__Available data__
==============================
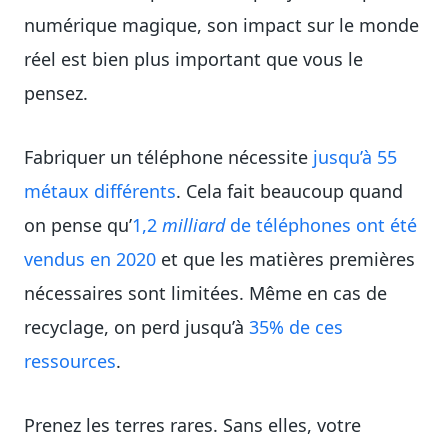
numérique magique, son impact sur le monde
réel est bien plus important que vous le
pensez.
Fabriquer un téléphone nécessite
jusqu’à 55
métaux différents
. Cela fait beaucoup quand
on pense qu’
1,2
milliard
de téléphones ont été
vendus en 2020
et que les matières premières
nécessaires sont limitées. Même en cas de
recyclage, on perd jusqu’à
35% de ces
ressources
.
Prenez les terres rares. Sans elles, votre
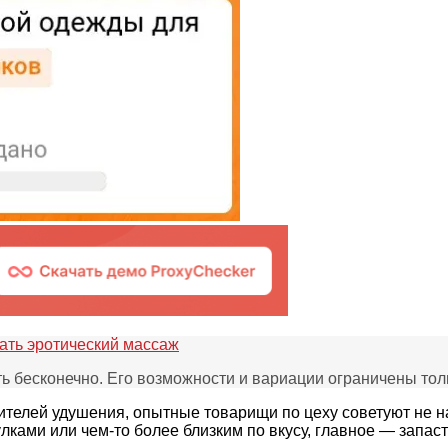
ать эротический массаж
рить бесконечно. Его возможности и вариации ограничены т
бителей удушения, опытные товарищи по цеху советуют не на
ками или чем-то более близким по вкусу, главное — запас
==============================
__Task directions__
Without any pictures, output exactly the lines from the start of the material through the line that contains "nécessaires sont limitées. Même en cas de", and only those.

__Written response__
numérique magique, son impact sur le monde
réel est bien plus important que vous le
pensez.
Fabriquer un téléphone nécessite
jusqu’à 55
métaux différents
. Cela fait beaucoup quand
on pense qu’
1,2
milliard
de téléphones ont été
vendus en 2020
et que les matières premières
nécessaires sont limitées. Même en cas de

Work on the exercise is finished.